• [Task objective]:
All records are to be reproduced verbatim, with images omitted.

(Saved entries)
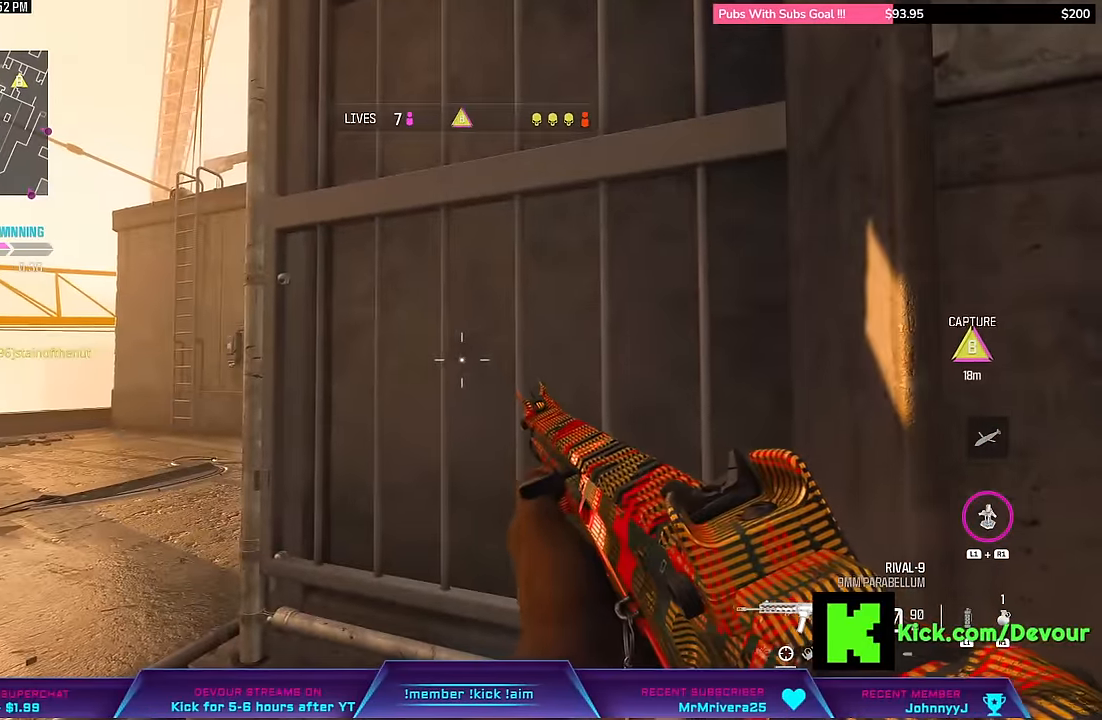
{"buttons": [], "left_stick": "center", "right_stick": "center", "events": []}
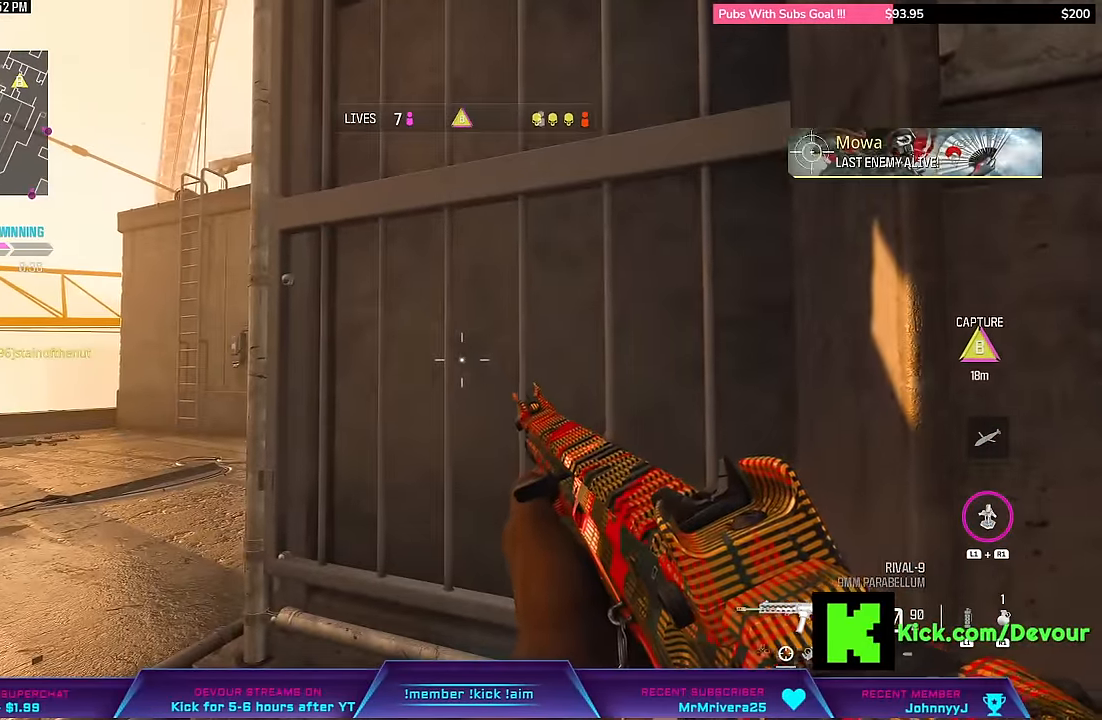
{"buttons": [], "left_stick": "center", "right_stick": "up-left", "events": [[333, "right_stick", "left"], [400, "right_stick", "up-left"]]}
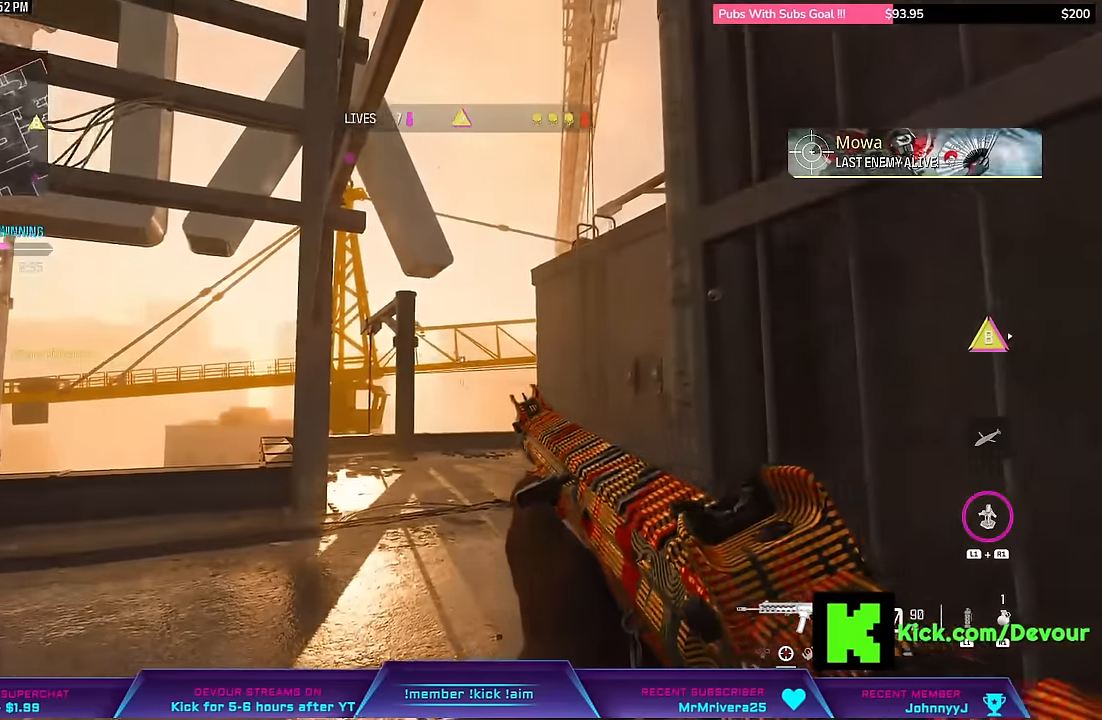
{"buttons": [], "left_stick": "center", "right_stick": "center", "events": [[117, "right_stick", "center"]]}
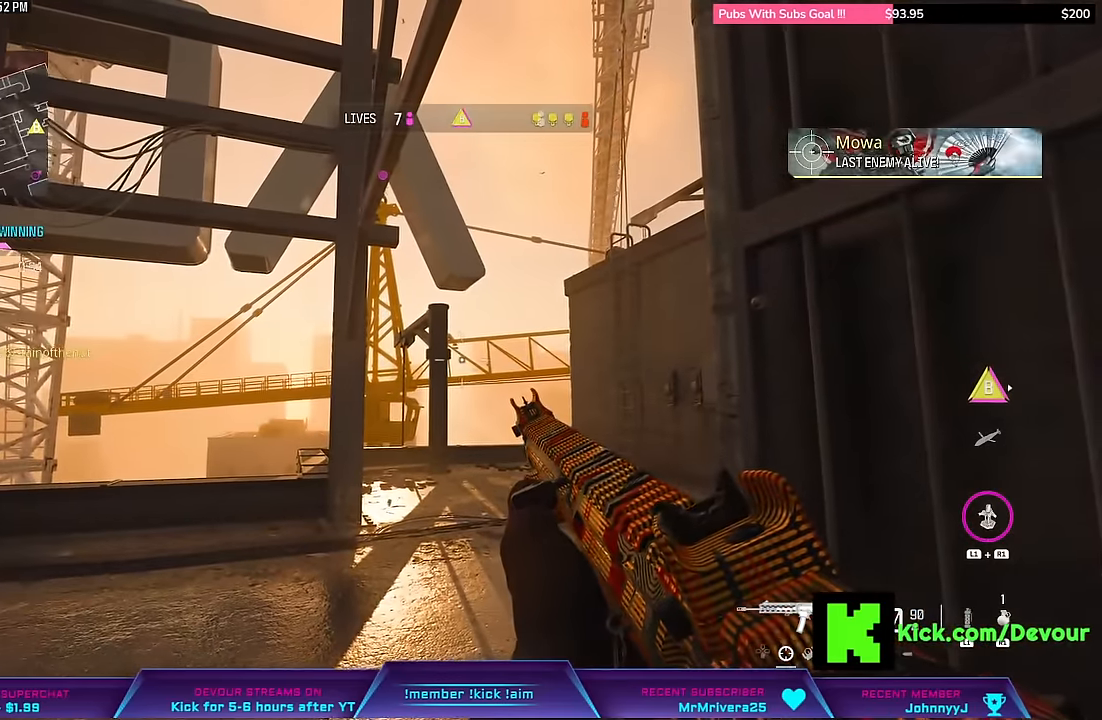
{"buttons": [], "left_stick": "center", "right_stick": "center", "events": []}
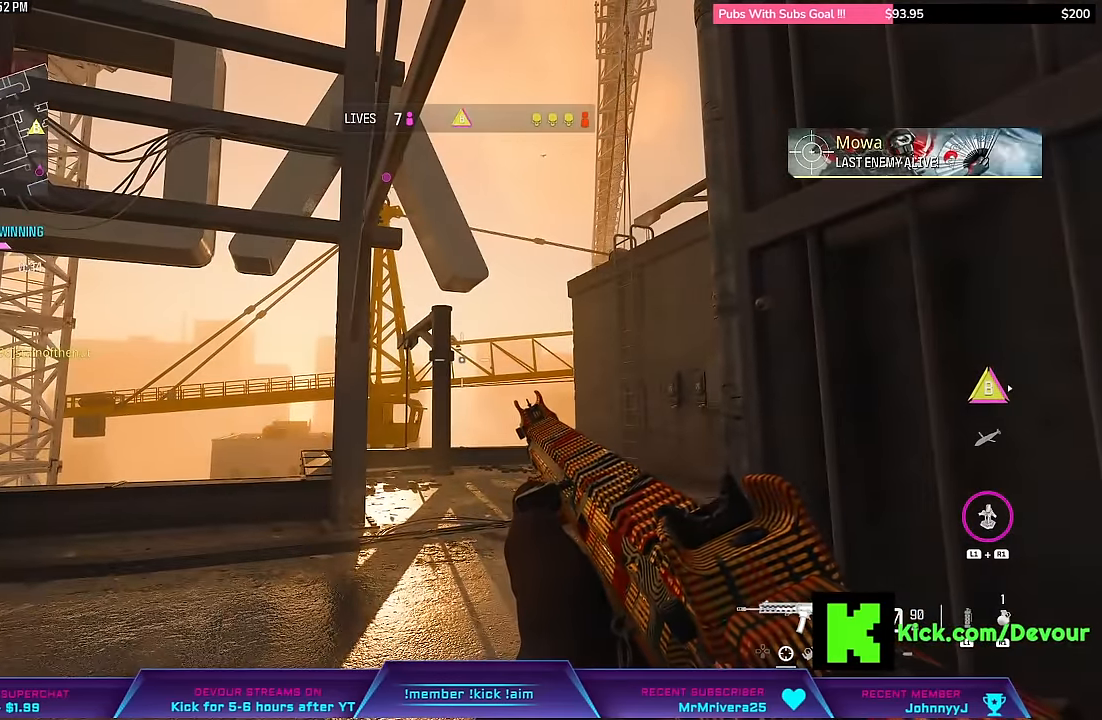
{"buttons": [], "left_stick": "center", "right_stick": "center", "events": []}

• [Task solution]:
{"buttons": [], "left_stick": "center", "right_stick": "center", "events": []}
{"buttons": [], "left_stick": "center", "right_stick": "up-left", "events": [[333, "right_stick", "left"], [400, "right_stick", "up-left"]]}
{"buttons": [], "left_stick": "center", "right_stick": "center", "events": [[117, "right_stick", "center"]]}
{"buttons": [], "left_stick": "center", "right_stick": "center", "events": []}
{"buttons": [], "left_stick": "center", "right_stick": "center", "events": []}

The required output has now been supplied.